Data engineering is something I stumbled into likely similar to many engineers. Many of underlying concerns are fairly ubiquitous and In addition to fairly typical business intelligence reporting asks I had fairly early experience designing a data warehouse solution and some supporting transformation logic as an effort to enable very different operational and analytical needs to vary more independently. I was subsequently briefly on a team that owned analytics and therefore helped design a more complete extract-transform-load (ETL) system which populated a warehouse style database along with a supporting visualization layer.
I’ve since spent a fair amount of time in more of a supporting/consulting role, helping to verify the work of teams more actively involved in crafting solutions and assist in working through integrations with operational data stores and challenges that may arise.
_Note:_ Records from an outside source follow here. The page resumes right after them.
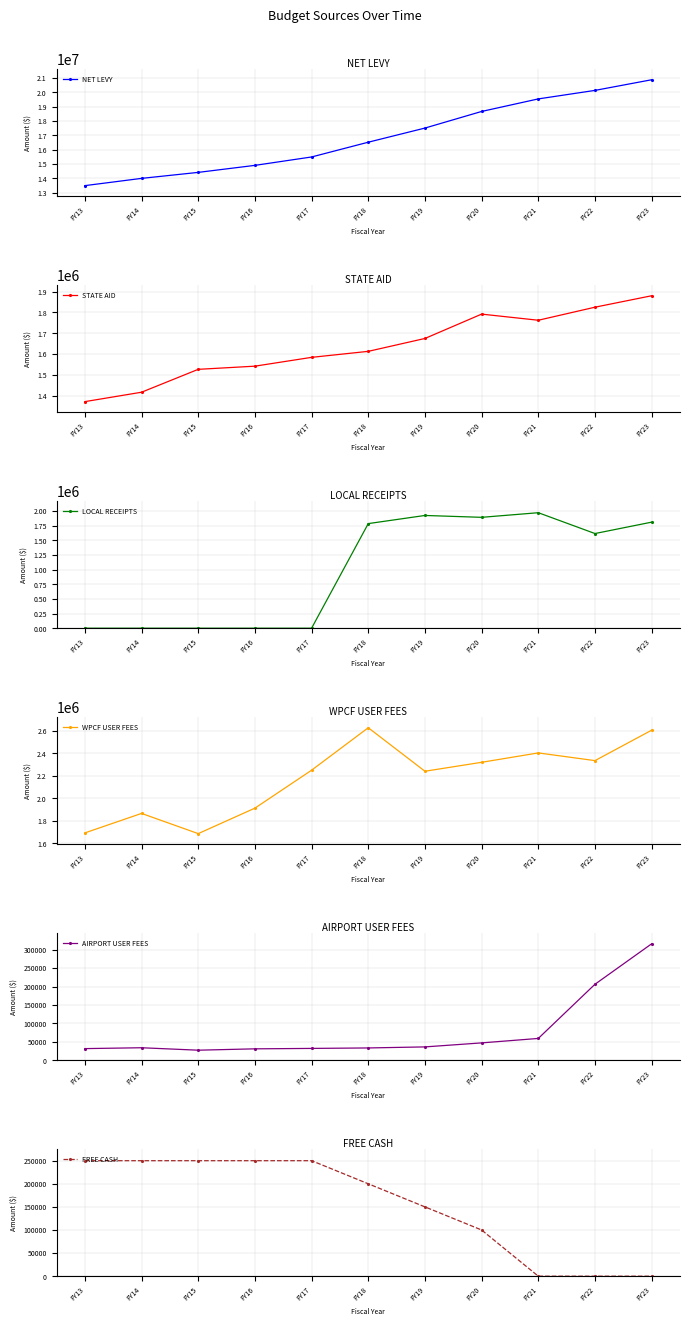

Which series has the largest range (max minus min)?

NET LEVY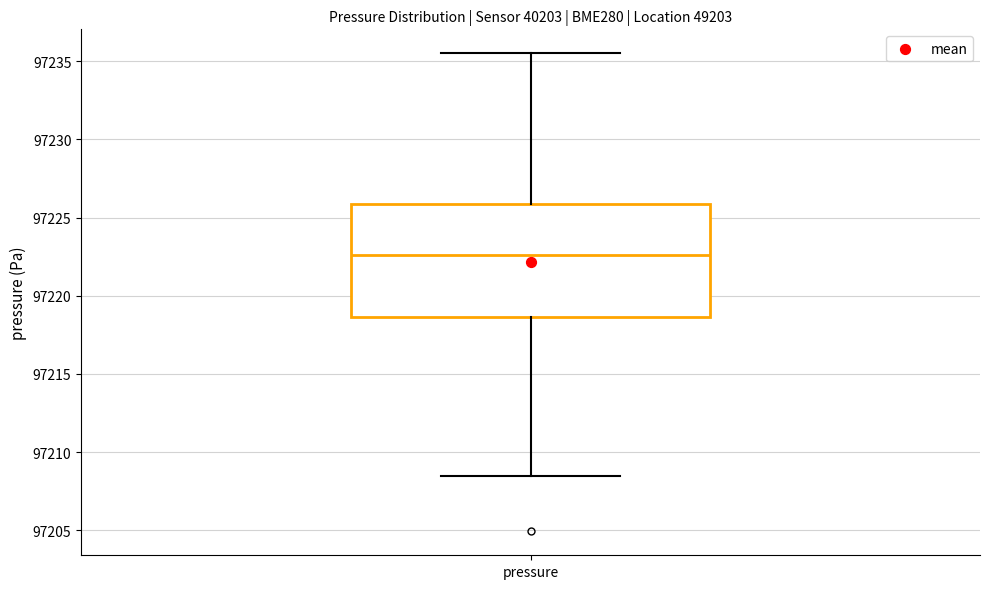

Transcribe this box plot: give where the median line is, the range the box spans, and where the two whiskers end, as read against the y-axis. The values are not printed on the chart, so give them approximately, as read against the axis.

median 97222.5, box 97218.5 to 97226.0, whiskers 97208.5 to 97235.5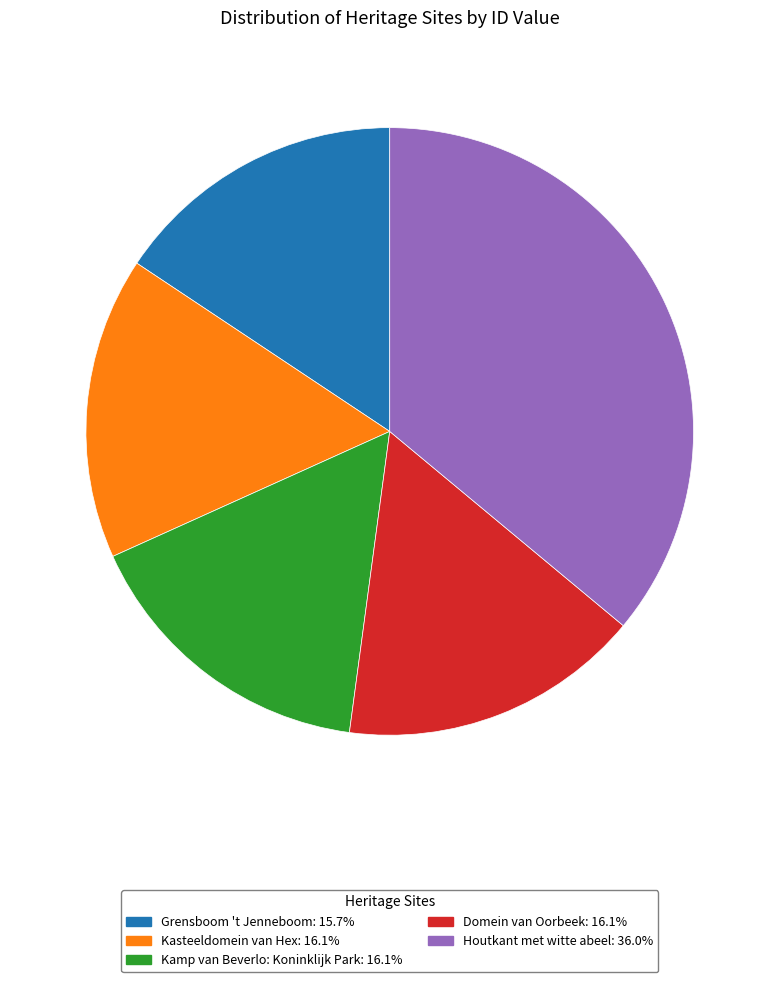

Is it true that Kasteeldomein van Hex is 24% of the pie?

False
Fundamentals of Data Engineering provides a high-level survey of the data engineering space. In my opinion it remained too high level and general (and some of the details or implications seemed suspsect) without really carving out a distinct discipline and therefore it seems like it would be most valuable for either an engineer very early on in their career, or someone such as an analyst that does not have a software engineering background. For someone with an engineering background the vast majority of the content is likely to overlap with information which is better covered elsewhere and those aspects that are unique to data engineering are not treated in-depth. It arguably does firmly establish fundamentals but instead provides the aforementioned high-level survey and therefore seems most poised to guide readers to know where to look for further information rather than being a primary source in and of itself (which is by no means a bad thing though it likely could have been done more succinctly).
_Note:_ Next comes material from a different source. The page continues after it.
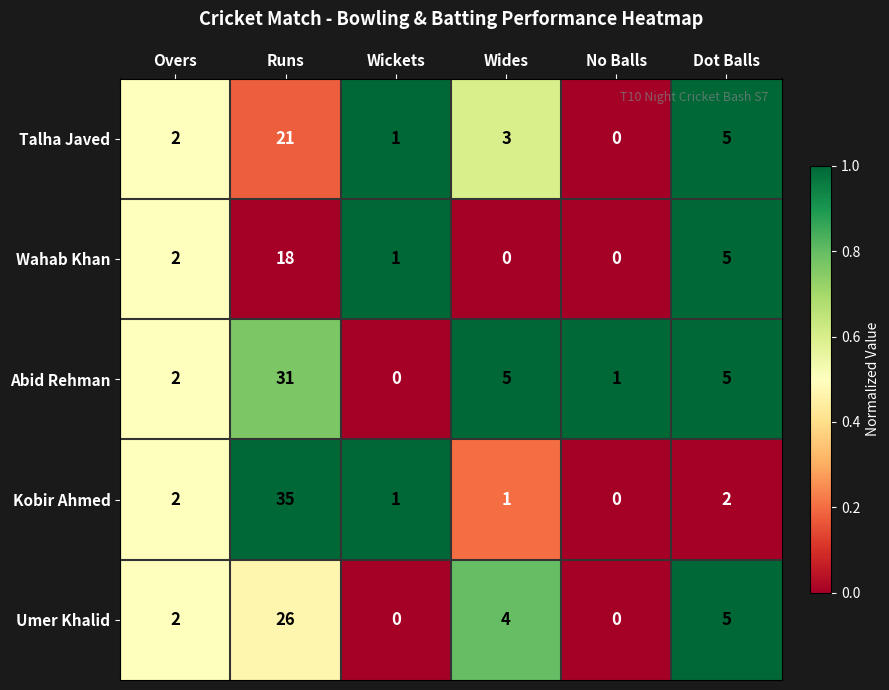

What is the difference between the second highest and second lowest values in the Talha Javed series?

4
The current trend is around the definition of data products within a data mesh. While many of the related threads may drift towards technical aspects, the single most crucial aspect in my opinion is the notion that the teams which generate the data have ownership over the semantics and additional contracts around the data. Over the years I’ve certainly spent far too long on conversations and work that were spawned by data teams both duplicating logic and breaking encapsulation, and simply trying to reconstruct what exactly a particular piece of data means after a couple years of people interacting with it and seemingly driven more by accident than intent.
Danilo Sato provides a nice introduction to current trends and their motivations here, which provides a good backdrop for some of the conversations in which I currrently am involved.